Verbluffende foto's van de kosmos brengen de schoonheid voort die voortkomt uit het eenvoudige samenspel van stof, licht en gas op absoluut massieve en verre schalen. Het opvallende beeld hierboven van ESO's La Silla-observatorium in Chili is slechts één voorbeeld.
Sterren worden geboren in enorme wolken van gas en stof. Kleine zakjes in deze wolken storten in onder de zwaartekracht en worden uiteindelijk zo heet dat ze kernfusie doen ontbranden. Het resultaat is een cluster van tientallen tot honderdduizenden sterren die met elkaar zijn verbonden door hun onderlinge aantrekkingskracht.

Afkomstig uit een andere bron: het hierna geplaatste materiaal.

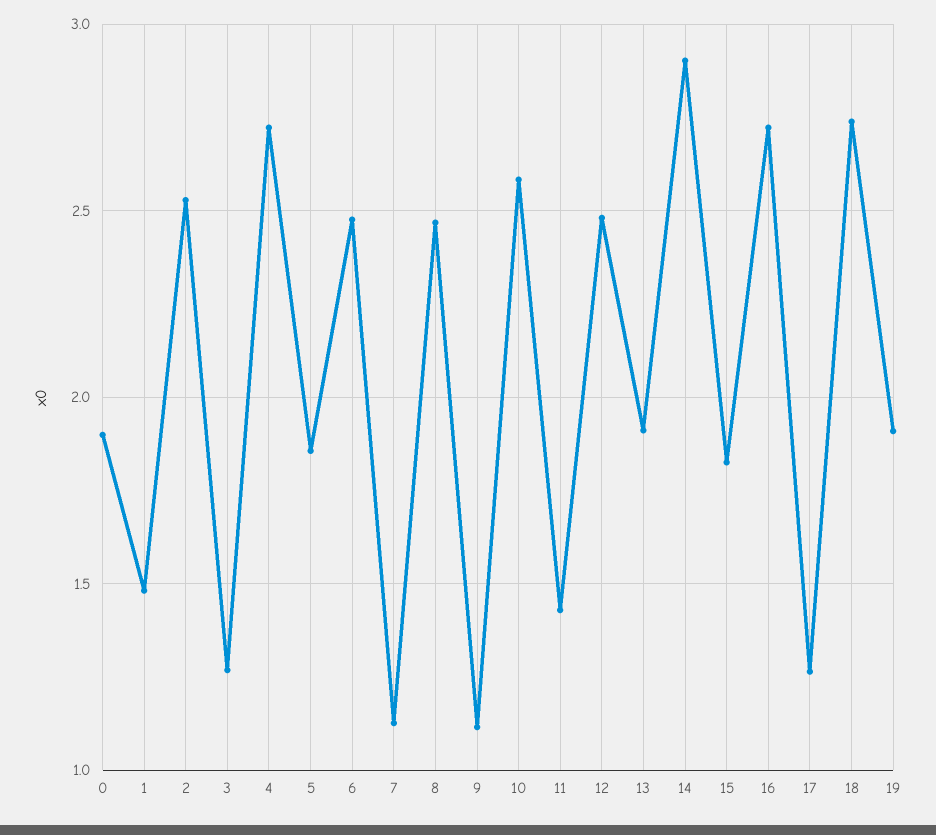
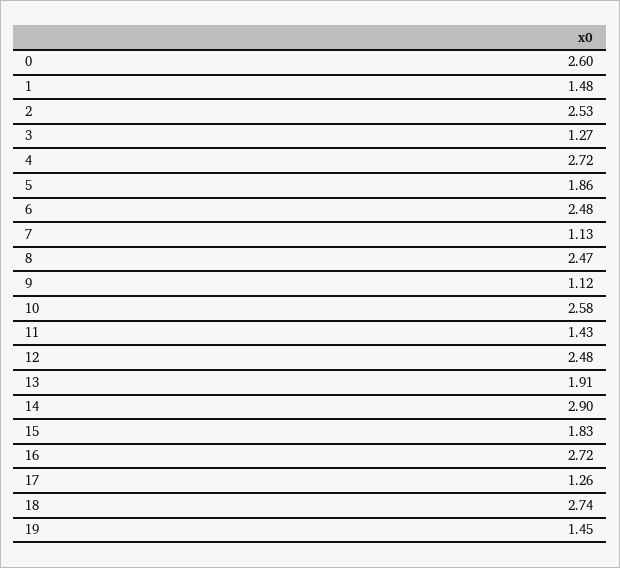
0: 1.9 -> 2.6
19: 1.9 -> 1.45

Elke ster in een cluster is ongeveer even oud en heeft dezelfde chemische samenstelling. Ze komen het dichtst in de buurt van astronomen in een gecontroleerde laboratoriumomgeving.
De sterrenhoop NGC 3293 bevindt zich op 8000 lichtjaar van de aarde in het sterrenbeeld Carina. Het werd voor het eerst opgemerkt door de Franse astronoom Nicolas-Louis de Lacaille tijdens zijn verblijf in Zuid-Afrika in 1751. Omdat het een van de helderste sterrenhopen aan de zuidelijke hemel is, kon de Lacaille het plaatsen in een kleine telescoop met een opening van slechts 12 millimeter.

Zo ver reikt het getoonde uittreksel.